### FRAGMENTO PARA LEER:
##############################
VI. Falacias y abyecciones
Desprestigiado, carente del mínimo consenso político necesario y con su salud bastante deteriorada, Yrigoyen dejó el gobierno en manos del vicepresidente Enrique Martínez (1887-1938), quien decretó el Estado de Sitio pero no pudo impedir que el 6 de septiembre de 1930 el primer golpe de Estado de la Argentina contemporánea interrumpiese el régimen constitucional dando comienzo a una aciaga etapa de la historia argentina, un período que el escritor argentino Alberto Vanasco (1925-1993) recordaría así en el prólogo de su libro de cuentos “Los años infames”: “Casi todos los de mi generación crecimos y nos formamos a lo largo de un estrecho, lóbrego, sórdido corredor en el tiempo que duró algo más de diez años y que alguien con conocimiento de causa llamó la Década Infame. Fueron realmente años malos en que todo pareció resquebrajarse, desquiciarse, hacerse polvo, tanto las almas de las gentes como sus ropas y sus rostros. Años en que una tremenda desolación derrumbó la confianza, la voluntad, el orgullo y por eso toda capacidad de comprender, de sublevarse o de escapar. Años terribles en que la calamidad fue tan grande que se la tomaba por fatalidad, en que la injusticia era tan inconmensurable que se la consideraba como una parte de la naturaleza, en que la sociedad era tan ciega e inhumana que se sentía culpable de su propio destino desastroso. Crecer para la mayoría de mi generación fue nada más que ir reconociendo y adaptándonos a ese mundo que los hombres sin duda habían construido y elegido pero para el que nadie, ni siquiera ellos mismos, estaban preparados”.
##############################
### EXTRACTOS DE REGISTROS:

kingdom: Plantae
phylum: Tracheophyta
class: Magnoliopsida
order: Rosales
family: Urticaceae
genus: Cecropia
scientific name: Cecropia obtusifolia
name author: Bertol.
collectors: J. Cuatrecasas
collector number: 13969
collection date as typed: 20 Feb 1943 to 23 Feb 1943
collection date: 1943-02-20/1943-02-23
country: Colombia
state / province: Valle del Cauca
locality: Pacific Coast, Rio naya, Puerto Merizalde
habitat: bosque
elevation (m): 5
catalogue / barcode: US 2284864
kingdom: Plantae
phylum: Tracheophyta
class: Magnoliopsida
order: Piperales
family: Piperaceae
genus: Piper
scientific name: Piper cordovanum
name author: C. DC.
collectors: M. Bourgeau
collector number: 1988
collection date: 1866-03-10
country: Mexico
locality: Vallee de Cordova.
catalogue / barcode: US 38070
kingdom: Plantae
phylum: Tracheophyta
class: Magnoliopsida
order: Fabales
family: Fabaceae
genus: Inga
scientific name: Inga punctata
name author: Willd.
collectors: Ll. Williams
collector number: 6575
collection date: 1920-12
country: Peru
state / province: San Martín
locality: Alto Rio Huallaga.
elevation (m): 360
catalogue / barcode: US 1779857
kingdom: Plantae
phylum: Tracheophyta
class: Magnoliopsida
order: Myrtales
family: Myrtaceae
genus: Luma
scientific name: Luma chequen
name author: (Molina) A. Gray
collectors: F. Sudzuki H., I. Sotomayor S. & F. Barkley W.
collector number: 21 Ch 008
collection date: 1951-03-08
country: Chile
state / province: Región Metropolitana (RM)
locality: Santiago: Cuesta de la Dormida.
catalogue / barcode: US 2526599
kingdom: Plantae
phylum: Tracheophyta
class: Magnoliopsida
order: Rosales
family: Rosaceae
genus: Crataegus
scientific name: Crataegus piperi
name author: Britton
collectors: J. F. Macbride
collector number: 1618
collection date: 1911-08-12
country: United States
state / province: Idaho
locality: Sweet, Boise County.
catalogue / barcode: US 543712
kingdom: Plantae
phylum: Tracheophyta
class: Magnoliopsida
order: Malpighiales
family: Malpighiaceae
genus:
##############################
### EJERCICIOS PROPUESTOS:
1. Resume en dos oraciones el fragmento sobre el golpe de 1930.
2. Retoma el fragmento sobre el golpe de 1930 a partir de su última oración y continúa su redacción.
El listado no se necesita para resolver nada.

### LAS RESPUESTAS:
1. Desprestigiado, sin consenso político y con la salud deteriorada, Yrigoyen dejó el gobierno en manos del vicepresidente Enrique Martínez, quien decretó el Estado de Sitio pero no pudo impedir que el golpe de Estado del 6 de septiembre de 1930 interrumpiera el régimen constitucional. En el prólogo de su libro de cuentos “Los años infames”, Alberto Vanasco recordó ese período, la Década Infame, como años de desolación e injusticia en los que su generación creció adaptándose a un mundo para el que nadie estaba preparado.

2.
En aquel entonces Perón, que había contraído matrimonio con Aurelia Tizón (1902-1938) a comienzos del año anterior, además de su actividad como profesor en la Escuela Superior de Guerra cumplía tareas administrativas en el Estado Mayor del Ejército, por lo que no fue ajeno a los preparativos del golpe. Inicialmente desarrolló sus actividades conspirativas bajo el liderazgo del nacionalista Uriburu, pero días antes del 6 de septiembre, sin perder su compromiso con el proyecto revolucionario, se alejó de su grupo y se integró al liderado por el liberal Justo. Su rol en la preparación del golpe fue estrictamente militar y su trabajo consistió en realizar contactos y participar, desde su nivel, en la elaboración del plan. El 3 de julio el teniente coronel Álvaro Alsogaray (1881-1935), ideológicamente nacionalista de derecha que proponía secuestrar a Yrigoyen con un camión de reparto del diario “La Prensa”, le comunicó que había sido designado para formar parte de la sección “Operaciones” del Estado Mayor Revolucionario y le encomendó gestionar la incorporación de oficiales al proyecto. Fue así que se reunió con distintos oficiales a quienes conocía y tenía una relación de amistad, entre ellos el teniente coronel Descalzo, su antiguo profesor en la Escuela Superior de Guerra, y varios otros a los que calificó en sus escritos posteriores como “hombres decentes y patriotas”, “hombres de acción y capaces”, “hombres conscientes, reflexivos e inteligentes” de quienes “conocía a fondo la pureza de sus sentimientos y sus pasiones de soldados”.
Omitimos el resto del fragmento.